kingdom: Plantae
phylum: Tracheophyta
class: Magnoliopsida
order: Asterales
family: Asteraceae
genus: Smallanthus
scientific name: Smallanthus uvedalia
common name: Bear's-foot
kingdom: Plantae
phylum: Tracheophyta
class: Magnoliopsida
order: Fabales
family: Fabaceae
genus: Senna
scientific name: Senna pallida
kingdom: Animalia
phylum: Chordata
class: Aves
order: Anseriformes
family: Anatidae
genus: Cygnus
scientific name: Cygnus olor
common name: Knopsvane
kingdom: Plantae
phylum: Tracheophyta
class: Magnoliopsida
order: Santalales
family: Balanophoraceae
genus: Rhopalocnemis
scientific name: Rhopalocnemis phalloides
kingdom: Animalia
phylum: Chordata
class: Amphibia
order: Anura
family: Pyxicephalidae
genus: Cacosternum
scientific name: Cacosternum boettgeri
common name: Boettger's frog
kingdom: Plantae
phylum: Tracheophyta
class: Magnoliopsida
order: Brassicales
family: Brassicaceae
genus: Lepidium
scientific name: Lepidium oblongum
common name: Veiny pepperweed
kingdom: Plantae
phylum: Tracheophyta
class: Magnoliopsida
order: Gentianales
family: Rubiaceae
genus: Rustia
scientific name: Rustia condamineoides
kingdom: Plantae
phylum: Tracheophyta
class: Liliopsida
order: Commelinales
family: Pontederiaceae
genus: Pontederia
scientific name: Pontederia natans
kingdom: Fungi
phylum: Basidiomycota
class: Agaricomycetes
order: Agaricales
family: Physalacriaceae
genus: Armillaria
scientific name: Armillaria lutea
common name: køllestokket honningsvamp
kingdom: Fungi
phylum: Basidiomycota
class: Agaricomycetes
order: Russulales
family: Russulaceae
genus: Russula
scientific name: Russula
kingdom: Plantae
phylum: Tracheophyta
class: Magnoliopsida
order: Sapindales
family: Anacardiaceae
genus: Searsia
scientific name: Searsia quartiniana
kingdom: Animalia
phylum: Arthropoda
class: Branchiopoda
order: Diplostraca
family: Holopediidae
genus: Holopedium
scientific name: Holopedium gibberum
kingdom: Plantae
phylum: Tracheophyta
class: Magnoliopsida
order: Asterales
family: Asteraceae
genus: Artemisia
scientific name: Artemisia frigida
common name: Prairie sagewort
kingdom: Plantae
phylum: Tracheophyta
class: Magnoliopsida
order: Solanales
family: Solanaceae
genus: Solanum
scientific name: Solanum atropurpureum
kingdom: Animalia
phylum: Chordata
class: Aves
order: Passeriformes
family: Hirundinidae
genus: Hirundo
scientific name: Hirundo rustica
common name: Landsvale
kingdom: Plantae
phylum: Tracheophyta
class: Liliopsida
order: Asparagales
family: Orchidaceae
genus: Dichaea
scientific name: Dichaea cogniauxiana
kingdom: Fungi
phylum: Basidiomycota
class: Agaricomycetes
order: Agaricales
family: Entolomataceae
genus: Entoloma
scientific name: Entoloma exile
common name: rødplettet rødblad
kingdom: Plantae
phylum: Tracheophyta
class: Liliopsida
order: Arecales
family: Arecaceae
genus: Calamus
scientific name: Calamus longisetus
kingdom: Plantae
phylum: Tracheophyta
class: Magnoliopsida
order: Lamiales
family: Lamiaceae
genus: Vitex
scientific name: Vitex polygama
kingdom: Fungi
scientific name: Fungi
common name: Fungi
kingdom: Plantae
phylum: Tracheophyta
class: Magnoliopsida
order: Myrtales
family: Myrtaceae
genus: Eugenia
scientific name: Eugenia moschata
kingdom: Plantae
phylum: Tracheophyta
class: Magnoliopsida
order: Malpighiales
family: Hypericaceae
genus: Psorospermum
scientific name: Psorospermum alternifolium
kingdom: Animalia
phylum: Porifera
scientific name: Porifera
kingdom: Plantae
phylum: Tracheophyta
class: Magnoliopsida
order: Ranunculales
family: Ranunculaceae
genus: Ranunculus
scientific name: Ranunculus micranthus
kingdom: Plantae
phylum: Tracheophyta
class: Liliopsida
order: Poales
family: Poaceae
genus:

----

- _What the exercise asks_: Copy out every line of the data above, unchanged and in the same order.

- _Complete response_:
kingdom: Plantae
phylum: Tracheophyta
class: Magnoliopsida
order: Asterales
family: Asteraceae
genus: Smallanthus
scientific name: Smallanthus uvedalia
common name: Bear's-foot
kingdom: Plantae
phylum: Tracheophyta
class: Magnoliopsida
order: Fabales
family: Fabaceae
genus: Senna
scientific name: Senna pallida
kingdom: Animalia
phylum: Chordata
class: Aves
order: Anseriformes
family: Anatidae
genus: Cygnus
scientific name: Cygnus olor
common name: Knopsvane
kingdom: Plantae
phylum: Tracheophyta
class: Magnoliopsida
order: Santalales
family: Balanophoraceae
genus: Rhopalocnemis
scientific name: Rhopalocnemis phalloides
kingdom: Animalia
phylum: Chordata
class: Amphibia
order: Anura
family: Pyxicephalidae
genus: Cacosternum
scientific name: Cacosternum boettgeri
common name: Boettger's frog
kingdom: Plantae
phylum: Tracheophyta
class: Magnoliopsida
order: Brassicales
family: Brassicaceae
genus: Lepidium
scientific name: Lepidium oblongum
common name: Veiny pepperweed
kingdom: Plantae
phylum: Tracheophyta
class: Magnoliopsida
order: Gentianales
family: Rubiaceae
genus: Rustia
scientific name: Rustia condamineoides
kingdom: Plantae
phylum: Tracheophyta
class: Liliopsida
order: Commelinales
family: Pontederiaceae
genus: Pontederia
scientific name: Pontederia natans
kingdom: Fungi
phylum: Basidiomycota
class: Agaricomycetes
order: Agaricales
family: Physalacriaceae
genus: Armillaria
scientific name: Armillaria lutea
common name: køllestokket honningsvamp
kingdom: Fungi
phylum: Basidiomycota
class: Agaricomycetes
order: Russulales
family: Russulaceae
genus: Russula
scientific name: Russula
kingdom: Plantae
phylum: Tracheophyta
class: Magnoliopsida
order: Sapindales
family: Anacardiaceae
genus: Searsia
scientific name: Searsia quartiniana
kingdom: Animalia
phylum: Arthropoda
class: Branchiopoda
order: Diplostraca
family: Holopediidae
genus: Holopedium
scientific name: Holopedium gibberum
kingdom: Plantae
phylum: Tracheophyta
class: Magnoliopsida
order: Asterales
family: Asteraceae
genus: Artemisia
scientific name: Artemisia frigida
common name: Prairie sagewort
kingdom: Plantae
phylum: Tracheophyta
class: Magnoliopsida
order: Solanales
family: Solanaceae
genus: Solanum
scientific name: Solanum atropurpureum
kingdom: Animalia
phylum: Chordata
class: Aves
order: Passeriformes
family: Hirundinidae
genus: Hirundo
scientific name: Hirundo rustica
common name: Landsvale
kingdom: Plantae
phylum: Tracheophyta
class: Liliopsida
order: Asparagales
family: Orchidaceae
genus: Dichaea
scientific name: Dichaea cogniauxiana
kingdom: Fungi
phylum: Basidiomycota
class: Agaricomycetes
order: Agaricales
family: Entolomataceae
genus: Entoloma
scientific name: Entoloma exile
common name: rødplettet rødblad
kingdom: Plantae
phylum: Tracheophyta
class: Liliopsida
order: Arecales
family: Arecaceae
genus: Calamus
scientific name: Calamus longisetus
kingdom: Plantae
phylum: Tracheophyta
class: Magnoliopsida
order: Lamiales
family: Lamiaceae
genus: Vitex
scientific name: Vitex polygama
kingdom: Fungi
scientific name: Fungi
common name: Fungi
kingdom: Plantae
phylum: Tracheophyta
class: Magnoliopsida
order: Myrtales
family: Myrtaceae
genus: Eugenia
scientific name: Eugenia moschata
kingdom: Plantae
phylum: Tracheophyta
class: Magnoliopsida
order: Malpighiales
family: Hypericaceae
genus: Psorospermum
scientific name: Psorospermum alternifolium
kingdom: Animalia
phylum: Porifera
scientific name: Porifera
kingdom: Plantae
phylum: Tracheophyta
class: Magnoliopsida
order: Ranunculales
family: Ranunculaceae
genus: Ranunculus
scientific name: Ranunculus micranthus
kingdom: Plantae
phylum: Tracheophyta
class: Liliopsida
order: Poales
family: Poaceae
genus:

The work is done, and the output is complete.